Ilya Grigorik has a couple of relevant posts

http://www.igvita.com/2008/12/27/scalable-datasets-bloom-fil...

and

a ruby + redis backend.

https://github.com/igrigorik/bloomfilter

here are some of the memory footprints that Ilya got

    * 1.0% error rate for 1M items, 10 bits/item: 2.5 mb
    * 1.0% error rate for 150M items, 10 bits per item: 358.52 mb
    * 0.1% error rate for 150M items, 15 bits per item: 537.33 mb

jeresig · on March 23, 2011

This was discussed a bit in the Hacker News thread after last blog post but I continue to feel that bloom filters aren't particularly useful here. Since any solution I use would require no errors it would mean that I'd have to place the bloom filter in front of another solution (likely the succinct trie structure that I described).

Let's assume that the bloom filter is as fast as a hash lookup (unlikely, but anyway) - at most it'll be saving me about 5-46ms of lookup time, with some non-trivial additional memory usage and data transfer. I'm 100% OK with having 5-46ms of lookup time if it means that I can have such an incredibly low memory profile. If lookups took somewhere around 200ms then yeah, I'd definitely look at layering a bloom filter on top of this. As it stands though using a bloom filter will only add additional code and memory usage for a negligible amount of benefit.

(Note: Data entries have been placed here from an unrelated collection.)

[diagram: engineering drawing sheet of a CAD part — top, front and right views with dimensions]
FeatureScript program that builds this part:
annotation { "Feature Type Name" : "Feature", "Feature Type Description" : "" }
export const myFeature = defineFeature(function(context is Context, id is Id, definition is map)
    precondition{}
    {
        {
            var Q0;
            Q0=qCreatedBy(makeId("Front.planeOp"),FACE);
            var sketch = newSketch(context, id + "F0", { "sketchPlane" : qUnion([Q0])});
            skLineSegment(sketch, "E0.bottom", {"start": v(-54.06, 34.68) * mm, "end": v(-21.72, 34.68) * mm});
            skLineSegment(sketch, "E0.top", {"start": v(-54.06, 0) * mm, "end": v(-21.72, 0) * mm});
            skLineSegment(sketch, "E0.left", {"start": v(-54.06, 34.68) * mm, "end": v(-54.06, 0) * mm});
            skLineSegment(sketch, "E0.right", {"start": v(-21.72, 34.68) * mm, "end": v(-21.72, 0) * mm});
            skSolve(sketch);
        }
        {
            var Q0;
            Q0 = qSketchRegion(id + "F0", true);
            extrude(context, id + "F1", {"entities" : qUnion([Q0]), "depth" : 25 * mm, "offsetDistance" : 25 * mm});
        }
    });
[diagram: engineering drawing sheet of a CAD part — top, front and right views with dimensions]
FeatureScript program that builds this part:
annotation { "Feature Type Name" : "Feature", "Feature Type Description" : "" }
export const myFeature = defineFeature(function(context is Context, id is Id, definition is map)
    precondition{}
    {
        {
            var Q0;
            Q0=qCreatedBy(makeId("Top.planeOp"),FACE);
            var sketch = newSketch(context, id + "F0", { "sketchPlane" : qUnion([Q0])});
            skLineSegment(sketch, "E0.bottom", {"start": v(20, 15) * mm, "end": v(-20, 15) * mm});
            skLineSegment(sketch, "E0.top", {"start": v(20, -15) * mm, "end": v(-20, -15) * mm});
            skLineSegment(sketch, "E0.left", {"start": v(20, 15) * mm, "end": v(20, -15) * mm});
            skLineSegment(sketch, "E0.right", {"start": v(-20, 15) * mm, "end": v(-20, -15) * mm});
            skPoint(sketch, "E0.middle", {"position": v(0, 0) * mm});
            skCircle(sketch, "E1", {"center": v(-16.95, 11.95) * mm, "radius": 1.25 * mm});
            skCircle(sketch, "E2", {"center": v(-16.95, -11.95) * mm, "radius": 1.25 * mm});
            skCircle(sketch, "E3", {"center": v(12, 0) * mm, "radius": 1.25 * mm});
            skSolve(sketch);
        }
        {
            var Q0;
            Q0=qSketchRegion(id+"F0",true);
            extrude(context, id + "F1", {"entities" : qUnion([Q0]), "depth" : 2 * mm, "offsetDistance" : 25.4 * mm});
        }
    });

pbrumm · on March 23, 2011

guaranteeing zero errors is a problem. but if the loaded bloom filter size is small you could expand to get a very low false positive.

the first link would do the lookup in javascript so it would run in the client.

and the storage is just a string so wouldn't have the javascript parsing on load.

rorrr · on March 23, 2011

Why do you require 0% error?

jeresig · on March 23, 2011

I would prefer that people spell words in my game that are actually words and not abuses of the system. I expect users to be challenging one another so I'd imagine that they wouldn't take too kindly towards one person getting an unnecessary (and unexpected) advantage.

rorrr · on March 23, 2011

If the error rate is 0.1% it would take a user 1000 tries (on average) to enter a word that's not in the dictionary. That's a lot of attempts.

ot · on March 23, 2011

> However the new Succinct Trie ends up being disturbingly slow (taking about 5.5ms to look up a word in Node.js on a fast machine)

Ouch! A succinct trie I implemented in C++ took 2-3 microseconds for lookups. I guess Javascript is not the best language for low-level data structures engineering.